Porter burst out of the Zeal carrier and looped up and away from the doomed ship as fast as possible.

  The timer read less than thirty seconds to spare as he wondered how much clearance would be required to escape.

  "Porter. This is Briggs. Hope we're not too late."

  "Briggs. Thanks for the assist. Clear the area. The payload is detonating in twenty seconds. All Stalker pilots e-burn, now."

  "Wilco. We're out of here. Good luck, Sosa."

  Applying full pressure on the throttle, Porter depleted his e-burn charge as he felt the rumble of the nuke's blast radiate throughout the X90S' core. The vibration rattled his body to the bone, increasing in intensity every second. He yelled out loud, convinced the blast might still claim him, but the destructive wave subsided as his ship cleared the nuke's deadly range.

  With the Andromeda in his sights, a blue glow temporarily lit up the universe as the Cyclone transformed into a radiant ball of destruction.

  With this one small act of defiance, Porter's team had managed to destroy a third of the Zeal fleet in a manner of seconds. Cheers broke out over the comm as he eased up his approach to the Andromeda. Once the bright ball of death burned down to fragments of its former self, Porter noticed some Tritons outside of the blast radius drifting in space. The surviving Stalkers swept in and cleaned up the mess left behind.
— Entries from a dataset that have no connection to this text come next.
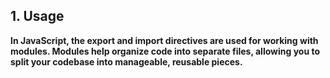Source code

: ## 1. Usage
__In JavaScript, the export and import directives are used for working with modules. Modules help organize code into separate files, allowing you to split your codebase into manageable, reusable pieces.__
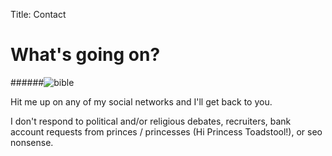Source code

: Title: Contact

# What's going on?

######![bible](//s3.amazonaws.com/rsadwick/img/perry.jpg)

Hit me up on any of my social networks and I'll get back to you.

I don't respond to political and/or religious debates, recruiters, bank account requests from princes / princesses (Hi Princess Toadstool!), or seo nonsense.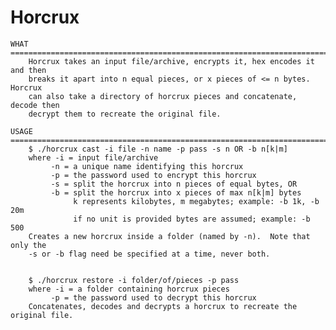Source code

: # Horcrux
    WHAT ========================================================================
        Horcrux takes an input file/archive, encrypts it, hex encodes it and then
        breaks it apart into n equal pieces, or x pieces of <= n bytes.  Horcrux
        can also take a directory of horcrux pieces and concatenate, decode then
        decrypt them to recreate the original file.

    USAGE =======================================================================
        $ ./horcrux cast -i file -n name -p pass -s n OR -b n[k|m]
        where -i = input file/archive
             -n = a unique name identifying this horcrux
             -p = the password used to encrypt this horcrux
             -s = split the horcrux into n pieces of equal bytes, OR
             -b = split the horcrux into x pieces of max n[k|m] bytes
                  k represents kilobytes, m megabytes; example: -b 1k, -b 20m
                  if no unit is provided bytes are assumed; example: -b 500
        Creates a new horcrux inside a folder (named by -n).  Note that only the
        -s or -b flag need be specified at a time, never both.


        $ ./horcrux restore -i folder/of/pieces -p pass
        where -i = a folder containing horcrux pieces
             -p = the password used to decrypt this horcrux
        Concatenates, decodes and decrypts a horcrux to recreate the original file.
For reasons no one fully understood, the Tritons died the second their carrier exploded.

  "You did it," Briggs yelled over the comm. "You crazy bastard, you did it."

  "We did it," Porter said. "And you just saved my ass, again."

  Briggs continued to celebrate over the comm as the group of twenty-three pilots returned from their successful mission. The losses were considered less than expected.

  When Porter climbed out of his stealth ship, he was met with a round of applause by the deck crew and other pilots. Someone handed him a tall bottle of Martian hard cider as the crowd demanded he give them a speech.

  Porter stared around at a sea of faces, only thinking about how close he had just come to death. The slightest change in his timing would have ended the mission under different circumstances, especially given the proximity of the Stalker pilots when he hit the button.